Transcribed page contents:
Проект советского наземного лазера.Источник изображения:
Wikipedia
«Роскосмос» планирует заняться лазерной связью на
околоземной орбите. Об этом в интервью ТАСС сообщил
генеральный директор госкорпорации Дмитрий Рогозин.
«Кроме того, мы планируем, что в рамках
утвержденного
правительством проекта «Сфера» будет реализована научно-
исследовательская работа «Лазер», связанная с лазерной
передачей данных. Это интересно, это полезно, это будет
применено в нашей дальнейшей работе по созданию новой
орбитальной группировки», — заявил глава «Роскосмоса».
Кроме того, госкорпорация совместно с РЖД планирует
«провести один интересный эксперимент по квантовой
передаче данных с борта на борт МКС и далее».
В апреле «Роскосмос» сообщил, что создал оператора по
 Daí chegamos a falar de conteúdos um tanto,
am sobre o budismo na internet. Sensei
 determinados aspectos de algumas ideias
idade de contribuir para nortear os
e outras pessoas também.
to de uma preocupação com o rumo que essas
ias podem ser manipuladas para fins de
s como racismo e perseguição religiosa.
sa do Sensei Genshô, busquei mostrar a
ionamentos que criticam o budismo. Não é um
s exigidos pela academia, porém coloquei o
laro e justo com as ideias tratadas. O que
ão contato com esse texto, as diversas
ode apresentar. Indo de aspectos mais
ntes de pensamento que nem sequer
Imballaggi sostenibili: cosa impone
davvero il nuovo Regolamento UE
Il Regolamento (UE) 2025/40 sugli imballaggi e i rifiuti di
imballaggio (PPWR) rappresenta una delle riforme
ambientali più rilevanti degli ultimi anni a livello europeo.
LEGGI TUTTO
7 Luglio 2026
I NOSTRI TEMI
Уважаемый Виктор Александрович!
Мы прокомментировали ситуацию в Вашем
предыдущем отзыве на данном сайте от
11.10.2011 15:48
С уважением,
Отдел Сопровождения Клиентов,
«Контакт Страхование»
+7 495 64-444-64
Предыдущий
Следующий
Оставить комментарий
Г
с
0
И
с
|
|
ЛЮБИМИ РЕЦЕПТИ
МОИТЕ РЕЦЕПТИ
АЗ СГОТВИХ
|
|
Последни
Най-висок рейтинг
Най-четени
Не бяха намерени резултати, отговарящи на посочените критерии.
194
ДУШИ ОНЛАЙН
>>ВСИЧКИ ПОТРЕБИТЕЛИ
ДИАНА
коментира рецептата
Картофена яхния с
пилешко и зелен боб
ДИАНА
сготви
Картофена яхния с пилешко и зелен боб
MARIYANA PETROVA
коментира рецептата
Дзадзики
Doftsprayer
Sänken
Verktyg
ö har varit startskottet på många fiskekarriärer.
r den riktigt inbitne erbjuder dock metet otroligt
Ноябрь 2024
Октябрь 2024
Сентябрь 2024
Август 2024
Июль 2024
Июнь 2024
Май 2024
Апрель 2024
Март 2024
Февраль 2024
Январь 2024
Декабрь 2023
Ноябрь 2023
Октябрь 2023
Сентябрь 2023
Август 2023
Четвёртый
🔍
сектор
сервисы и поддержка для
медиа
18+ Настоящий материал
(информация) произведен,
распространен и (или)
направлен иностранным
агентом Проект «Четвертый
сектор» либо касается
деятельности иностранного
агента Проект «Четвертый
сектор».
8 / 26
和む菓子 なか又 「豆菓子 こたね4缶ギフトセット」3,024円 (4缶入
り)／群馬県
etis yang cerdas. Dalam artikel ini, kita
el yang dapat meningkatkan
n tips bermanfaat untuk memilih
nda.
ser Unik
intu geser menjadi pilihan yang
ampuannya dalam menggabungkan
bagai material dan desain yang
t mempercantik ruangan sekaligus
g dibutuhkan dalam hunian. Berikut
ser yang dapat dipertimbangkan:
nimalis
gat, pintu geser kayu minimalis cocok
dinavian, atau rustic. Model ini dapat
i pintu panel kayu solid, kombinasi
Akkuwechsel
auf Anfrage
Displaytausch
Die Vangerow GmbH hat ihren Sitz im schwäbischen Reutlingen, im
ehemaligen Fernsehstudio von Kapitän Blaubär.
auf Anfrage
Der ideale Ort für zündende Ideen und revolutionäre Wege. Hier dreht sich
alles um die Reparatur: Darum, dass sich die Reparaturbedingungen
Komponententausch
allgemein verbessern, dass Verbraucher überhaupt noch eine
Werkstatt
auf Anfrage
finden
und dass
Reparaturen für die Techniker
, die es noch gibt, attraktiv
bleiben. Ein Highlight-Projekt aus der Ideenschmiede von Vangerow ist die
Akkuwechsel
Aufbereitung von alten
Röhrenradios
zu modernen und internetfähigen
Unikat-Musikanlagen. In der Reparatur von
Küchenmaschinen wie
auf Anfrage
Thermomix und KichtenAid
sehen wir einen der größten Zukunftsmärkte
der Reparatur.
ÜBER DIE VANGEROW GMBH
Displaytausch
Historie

**TASK BRIEF:**
Reproduce every line of all the items above, character for character.

**RESULT OF THIS EXERCISE:**
Проект советского наземного лазера.Источник изображения:
Wikipedia
«Роскосмос» планирует заняться лазерной связью на
околоземной орбите. Об этом в интервью ТАСС сообщил
генеральный директор госкорпорации Дмитрий Рогозин.
«Кроме того, мы планируем, что в рамках
утвержденного
правительством проекта «Сфера» будет реализована научно-
исследовательская работа «Лазер», связанная с лазерной
передачей данных. Это интересно, это полезно, это будет
применено в нашей дальнейшей работе по созданию новой
орбитальной группировки», — заявил глава «Роскосмоса».
Кроме того, госкорпорация совместно с РЖД планирует
«провести один интересный эксперимент по квантовой
передаче данных с борта на борт МКС и далее».
В апреле «Роскосмос» сообщил, что создал оператора по
 Daí chegamos a falar de conteúdos um tanto,
am sobre o budismo na internet. Sensei
 determinados aspectos de algumas ideias
idade de contribuir para nortear os
e outras pessoas também.
to de uma preocupação com o rumo que essas
ias podem ser manipuladas para fins de
s como racismo e perseguição religiosa.
sa do Sensei Genshô, busquei mostrar a
ionamentos que criticam o budismo. Não é um
s exigidos pela academia, porém coloquei o
laro e justo com as ideias tratadas. O que
ão contato com esse texto, as diversas
ode apresentar. Indo de aspectos mais
ntes de pensamento que nem sequer
Imballaggi sostenibili: cosa impone
davvero il nuovo Regolamento UE
Il Regolamento (UE) 2025/40 sugli imballaggi e i rifiuti di
imballaggio (PPWR) rappresenta una delle riforme
ambientali più rilevanti degli ultimi anni a livello europeo.
LEGGI TUTTO
7 Luglio 2026
I NOSTRI TEMI
Уважаемый Виктор Александрович!
Мы прокомментировали ситуацию в Вашем
предыдущем отзыве на данном сайте от
11.10.2011 15:48
С уважением,
Отдел Сопровождения Клиентов,
«Контакт Страхование»
+7 495 64-444-64
Предыдущий
Следующий
Оставить комментарий
Г
с
0
И
с
|
|
ЛЮБИМИ РЕЦЕПТИ
МОИТЕ РЕЦЕПТИ
АЗ СГОТВИХ
|
|
Последни
Най-висок рейтинг
Най-четени
Не бяха намерени резултати, отговарящи на посочените критерии.
194
ДУШИ ОНЛАЙН
>>ВСИЧКИ ПОТРЕБИТЕЛИ
ДИАНА
коментира рецептата
Картофена яхния с
пилешко и зелен боб
ДИАНА
сготви
Картофена яхния с пилешко и зелен боб
MARIYANA PETROVA
коментира рецептата
Дзадзики
Doftsprayer
Sänken
Verktyg
ö har varit startskottet på många fiskekarriärer.
r den riktigt inbitne erbjuder dock metet otroligt
Ноябрь 2024
Октябрь 2024
Сентябрь 2024
Август 2024
Июль 2024
Июнь 2024
Май 2024
Апрель 2024
Март 2024
Февраль 2024
Январь 2024
Декабрь 2023
Ноябрь 2023
Октябрь 2023
Сентябрь 2023
Август 2023
Четвёртый
🔍
сектор
сервисы и поддержка для
медиа
18+ Настоящий материал
(информация) произведен,
распространен и (или)
направлен иностранным
агентом Проект «Четвертый
сектор» либо касается
деятельности иностранного
агента Проект «Четвертый
сектор».
8 / 26
和む菓子 なか又 「豆菓子 こたね4缶ギフトセット」3,024円 (4缶入
り)／群馬県
etis yang cerdas. Dalam artikel ini, kita
el yang dapat meningkatkan
n tips bermanfaat untuk memilih
nda.
ser Unik
intu geser menjadi pilihan yang
ampuannya dalam menggabungkan
bagai material dan desain yang
t mempercantik ruangan sekaligus
g dibutuhkan dalam hunian. Berikut
ser yang dapat dipertimbangkan:
nimalis
gat, pintu geser kayu minimalis cocok
dinavian, atau rustic. Model ini dapat
i pintu panel kayu solid, kombinasi
Akkuwechsel
auf Anfrage
Displaytausch
Die Vangerow GmbH hat ihren Sitz im schwäbischen Reutlingen, im
ehemaligen Fernsehstudio von Kapitän Blaubär.
auf Anfrage
Der ideale Ort für zündende Ideen und revolutionäre Wege. Hier dreht sich
alles um die Reparatur: Darum, dass sich die Reparaturbedingungen
Komponententausch
allgemein verbessern, dass Verbraucher überhaupt noch eine
Werkstatt
auf Anfrage
finden
und dass
Reparaturen für die Techniker
, die es noch gibt, attraktiv
bleiben. Ein Highlight-Projekt aus der Ideenschmiede von Vangerow ist die
Akkuwechsel
Aufbereitung von alten
Röhrenradios
zu modernen und internetfähigen
Unikat-Musikanlagen. In der Reparatur von
Küchenmaschinen wie
auf Anfrage
Thermomix und KichtenAid
sehen wir einen der größten Zukunftsmärkte
der Reparatur.
ÜBER DIE VANGEROW GMBH
Displaytausch
Historie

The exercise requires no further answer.